The fact that glyceromannoheptose is a very common component of the inner core LPS of many enteric (52) and non-enteric bacteria (4) and the conservation of lpcA among enteric bacteria suggests that this gene has an essential function in a conserved pathway for ADP-L-glycero-D-mannoheptose synthesis. Although the lpcA homolog was not identified in Pseudomonas, we believe that this function does exist in this genus but lack of hybridization with the probe reflects the high hybridization stringency used in this experiment.
In general, genes necessary for synthesis of the conserved lipid A and inner core components are found scattered in the E. coli K12 chromosome: lipid A synthesis genes (lpxA, lpxB, and lpxD) are found at 4 min, 3-deoxy-D-manno-octulosonic acid pathway genes (kdsA and kdsB) are found at 27 and 85 min, respectively. From the heptose pathway, only rfaD and rfaC are located at one end of the rfa cluster at 81 min (4) next to the other genes for synthesis of the structurally more variable outer core components whereas the lpcA gene is located outside of the rfa cluster. The G + C content of lpcA is similar to the G + C content of the lipid A and 3-deoxy-D-manno-octulosonic acid pathway genes, rfaC and rfaD genes, and is close to the average G + C content for E. coli and other enteric bacteria. This conservation of G + C supports the suggestion that biosynthesis genes required for lipid A and inner core may have been part of a common enterobacterial genome, and that outer core biosynthesis genes, which have a lower G + C content, evolved later(4) .

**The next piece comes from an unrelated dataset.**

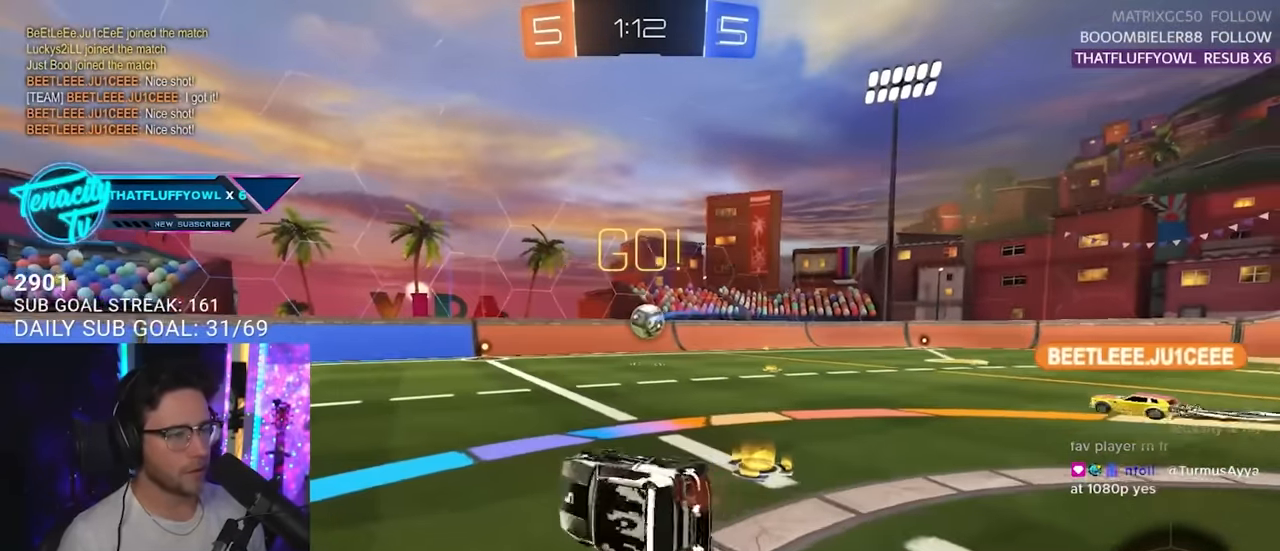
{"buttons": ["R2"], "left_stick": "right", "right_stick": "center", "events": [[50, "left_stick", "up-right"], [117, "L3", "up"], [150, "left_stick", "right"]]}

This study reports the first molecular characterization of a novel phosphoheptose isomerase in prokaryotes that uses sedoheptulose 7-phosphate as a substrate, and it is needed for the first reaction committed to the biosynthesis and assembly of inner core lipopolysaccharide in enteric bacteria. Our findings have relevance to the area of infection since bacterial strains with defects in core LPS are more susceptible to the killing effect of serum complement and phagocytosis(7) . The molecular details of the enzyme-substrate activity, currently being assessed in our laboratory, will provide further information about the use of sedoheptulose 7-phosphate as an intermediary component of the pentose phosphate pathway, and will lead to the design of enzyme inhibitors which may serve as novel antimicrobial agents.
The nucleotide sequence(s) reported in this paper has been submitted to the GenBank(TM)/EMBL Data Bank with accession number(s) U32590[GenBank].